Car c’est là toute la différence. St-Louis bénéficie d’une image d’entraîneur moderne, ouvert, proche de ses joueurs, même lorsqu’il impose des standards exigeants. Tortorella, lui, traîne deux décennies d’histoires, de conférences de presse incendiaires, de mises au rancart spectaculaires. Peu importe ses efforts pour s’adoucir, ses premières impressions laissent encore une trace indélébile.

Et la tension avec Daniel Brière n’a rien arrangé. Les deux hommes ne partageaient pas la même vision, et cette fracture est devenue publique au printemps dernier. Après une défaite humiliante contre Toronto, Tortorella a assumé la faute… tout en laissant entendre qu’il n’avait plus envie de coacher ce type d’équipe.

Dans une ville comme Philadelphie, ce genre de déclaration est perçu comme un abandon. Et dans les bureaux, c’est reçu comme un aveu de rupture.

Brière, déjà fragilisé par des décisions contestées, voyait son vestiaire s’effriter. Les vétérans semblaient résignés, les jeunes déboussolés. Les partisans perdaient patience. Dans ce contexte, garder un entraîneur polarisant devenait intenable.

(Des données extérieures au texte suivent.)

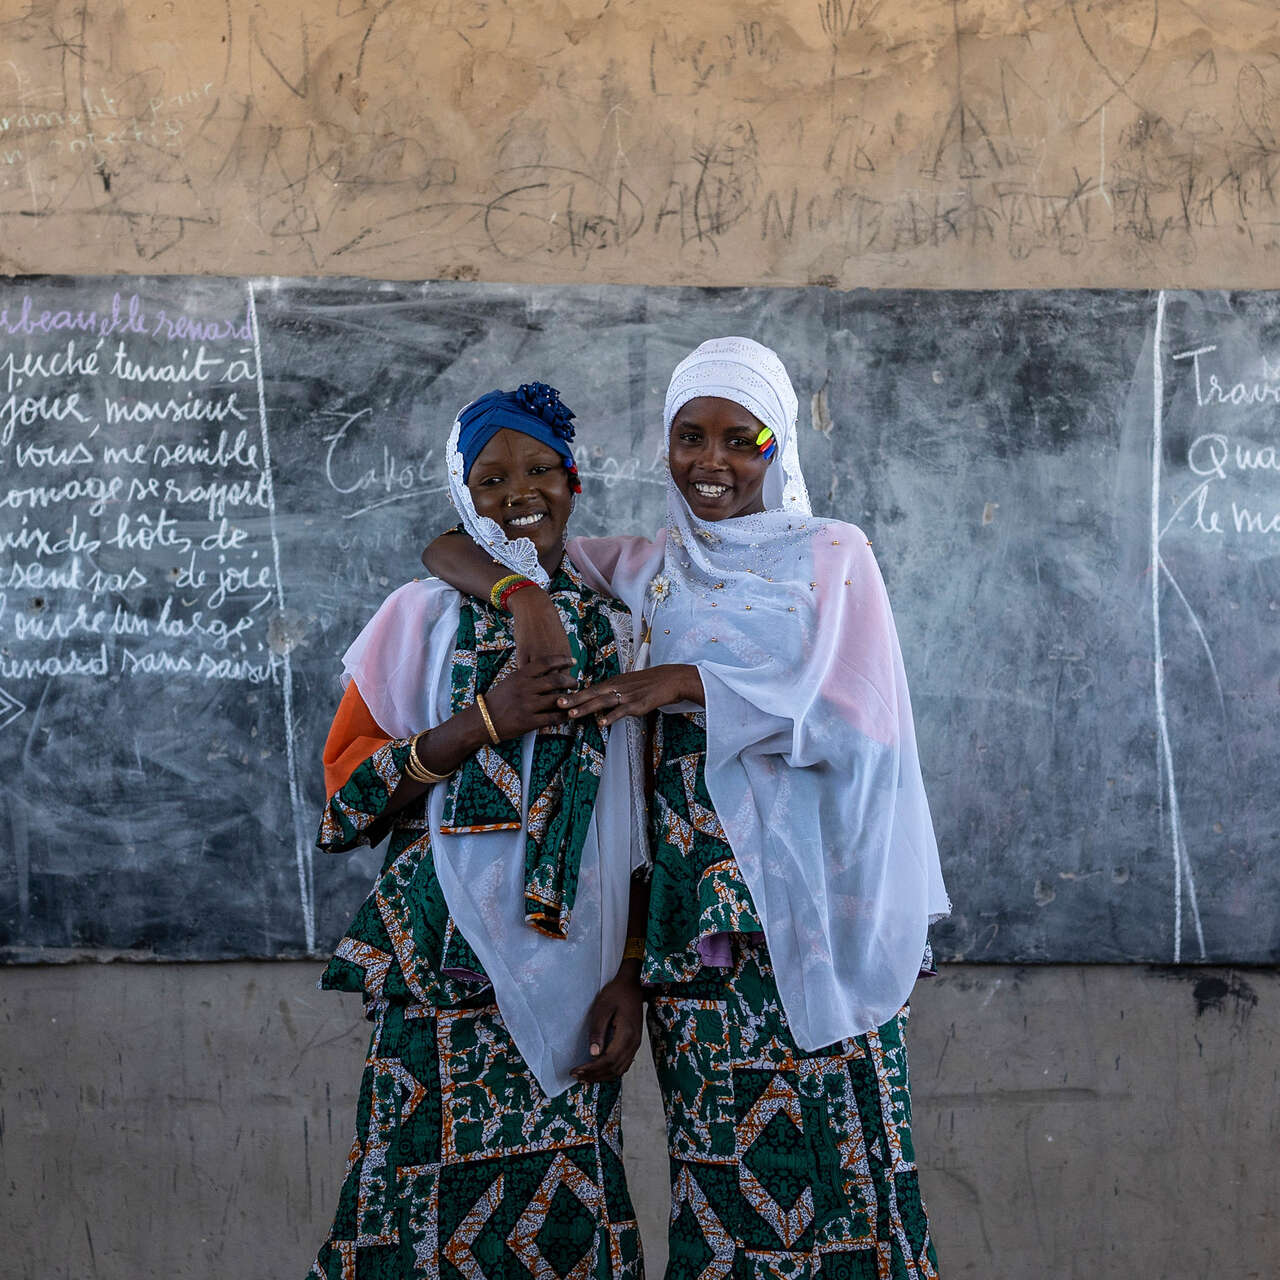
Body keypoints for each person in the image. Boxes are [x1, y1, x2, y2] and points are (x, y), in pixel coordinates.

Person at [422, 338, 951, 1279]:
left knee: (850, 1190)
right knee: (722, 1200)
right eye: (689, 437)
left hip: (808, 926)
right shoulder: (644, 567)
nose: (714, 462)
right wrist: (525, 602)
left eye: (742, 440)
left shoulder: (832, 556)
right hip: (692, 949)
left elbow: (859, 722)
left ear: (778, 446)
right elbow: (466, 538)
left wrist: (687, 682)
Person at [307, 382, 649, 1280]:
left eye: (540, 469)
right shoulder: (418, 616)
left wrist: (630, 974)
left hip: (574, 973)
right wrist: (480, 724)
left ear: (574, 484)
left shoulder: (625, 630)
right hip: (439, 972)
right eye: (490, 478)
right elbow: (344, 807)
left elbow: (649, 820)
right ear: (464, 495)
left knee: (563, 1230)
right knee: (407, 1211)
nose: (519, 492)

Ce qui rend l’histoire encore plus ironique, c’est que Michkov, celui qu’on croyait sacrifié par Tortorella, a été l’un de ses plus ardents défenseurs après son départ. Il a parlé de respect mutuel, d’émotions fortes mais honnêtes, de conversations franches. Des mots rares dans la bouche d’un joueur de 20 ans qui aurait eu toutes les raisons de régler ses comptes.

Mais dans le hockey, la perception l’emporte souvent sur la réalité. Et la perception, à Philadelphie, était simple : Tortorella était un frein à l’évolution du projet. Les rumeurs de l’arrivée de Zegras ont servi de déclencheur, même si elles n’ont jamais abouti. L’organisation voulait tourner la page, éviter un nouveau feuilleton et protéger un vestiaire déjà fragile.

Pendant ce temps, à Montréal, Demidov s’installe comme le visage de la nouvelle génération. Son discours sur l’importance d’un coaching calme et pédagogique trouve un écho chez St-Louis. Loin du banc de Philadelphie, la rivalité implicite avec Michkov continue d’alimenter les conversations. Deux philosophies, deux destins, et un point commun : leur chemin s’est croisé, directement ou indirectement, dans l’ombre de John Tortorella.

Aujourd’hui, le constat est implacable. Peu importe les gestes pour se rapprocher de ses jeunes, peu importe les témoignages favorables, John Tortorella n’a pas réussi à effacer l’étiquette collée sur lui. Dans un marché sous tension, avec un DG qui jouait sa survie, cette réputation valait une condamnation.

Il reste maintenant à voir ce que fera Michkov sans celui qui, malgré ses colères, lui a donné un espace pour grandir. Et si, dans quelques années, il se surprendra à appliquer à son tour certaines des leçons de Torts.

Parce qu’au fond, derrière les cris et les regards durs, il y avait peut-être plus de respect qu’on ne l’aura jamais admis.